# Saved entries
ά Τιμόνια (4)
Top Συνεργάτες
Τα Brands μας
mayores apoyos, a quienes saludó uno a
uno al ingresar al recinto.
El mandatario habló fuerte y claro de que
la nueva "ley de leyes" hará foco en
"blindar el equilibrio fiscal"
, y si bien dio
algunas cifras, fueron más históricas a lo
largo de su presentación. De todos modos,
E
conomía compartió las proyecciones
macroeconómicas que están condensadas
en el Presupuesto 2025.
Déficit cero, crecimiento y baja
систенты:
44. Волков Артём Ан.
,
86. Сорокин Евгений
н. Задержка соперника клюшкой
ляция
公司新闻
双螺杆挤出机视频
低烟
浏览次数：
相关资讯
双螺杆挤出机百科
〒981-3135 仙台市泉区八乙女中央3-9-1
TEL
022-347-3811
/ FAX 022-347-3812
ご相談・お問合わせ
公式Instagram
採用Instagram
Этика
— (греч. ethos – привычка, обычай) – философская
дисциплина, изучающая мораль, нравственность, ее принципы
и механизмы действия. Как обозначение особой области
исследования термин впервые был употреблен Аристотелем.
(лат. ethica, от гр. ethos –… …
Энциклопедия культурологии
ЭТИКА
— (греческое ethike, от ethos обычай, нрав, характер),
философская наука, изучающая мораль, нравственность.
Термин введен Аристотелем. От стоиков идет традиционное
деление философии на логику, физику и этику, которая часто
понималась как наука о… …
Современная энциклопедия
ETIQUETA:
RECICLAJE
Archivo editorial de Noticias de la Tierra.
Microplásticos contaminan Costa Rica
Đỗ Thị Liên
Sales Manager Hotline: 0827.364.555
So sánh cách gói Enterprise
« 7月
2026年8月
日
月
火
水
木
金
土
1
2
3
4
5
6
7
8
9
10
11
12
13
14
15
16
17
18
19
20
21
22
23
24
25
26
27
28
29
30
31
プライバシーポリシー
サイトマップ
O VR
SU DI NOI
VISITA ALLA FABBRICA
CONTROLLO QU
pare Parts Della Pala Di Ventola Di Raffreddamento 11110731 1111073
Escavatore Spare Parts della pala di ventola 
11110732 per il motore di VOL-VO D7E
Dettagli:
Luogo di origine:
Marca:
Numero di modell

# YOUR GOAL
Provide a faithful, complete copy of the entries above.

# ANSWER TO THIS EXERCISE
ά Τιμόνια (4)
Top Συνεργάτες
Τα Brands μας
mayores apoyos, a quienes saludó uno a
uno al ingresar al recinto.
El mandatario habló fuerte y claro de que
la nueva "ley de leyes" hará foco en
"blindar el equilibrio fiscal"
, y si bien dio
algunas cifras, fueron más históricas a lo
largo de su presentación. De todos modos,
E
conomía compartió las proyecciones
macroeconómicas que están condensadas
en el Presupuesto 2025.
Déficit cero, crecimiento y baja
систенты:
44. Волков Артём Ан.
,
86. Сорокин Евгений
н. Задержка соперника клюшкой
ляция
公司新闻
双螺杆挤出机视频
低烟
浏览次数：
相关资讯
双螺杆挤出机百科
〒981-3135 仙台市泉区八乙女中央3-9-1
TEL
022-347-3811
/ FAX 022-347-3812
ご相談・お問合わせ
公式Instagram
採用Instagram
Этика
— (греч. ethos – привычка, обычай) – философская
дисциплина, изучающая мораль, нравственность, ее принципы
и механизмы действия. Как обозначение особой области
исследования термин впервые был употреблен Аристотелем.
(лат. ethica, от гр. ethos –… …
Энциклопедия культурологии
ЭТИКА
— (греческое ethike, от ethos обычай, нрав, характер),
философская наука, изучающая мораль, нравственность.
Термин введен Аристотелем. От стоиков идет традиционное
деление философии на логику, физику и этику, которая часто
понималась как наука о… …
Современная энциклопедия
ETIQUETA:
RECICLAJE
Archivo editorial de Noticias de la Tierra.
Microplásticos contaminan Costa Rica
Đỗ Thị Liên
Sales Manager Hotline: 0827.364.555
So sánh cách gói Enterprise
« 7月
2026年8月
日
月
火
水
木
金
土
1
2
3
4
5
6
7
8
9
10
11
12
13
14
15
16
17
18
19
20
21
22
23
24
25
26
27
28
29
30
31
プライバシーポリシー
サイトマップ
O VR
SU DI NOI
VISITA ALLA FABBRICA
CONTROLLO QU
pare Parts Della Pala Di Ventola Di Raffreddamento 11110731 1111073
Escavatore Spare Parts della pala di ventola 
11110732 per il motore di VOL-VO D7E
Dettagli:
Luogo di origine:
Marca:
Numero di modell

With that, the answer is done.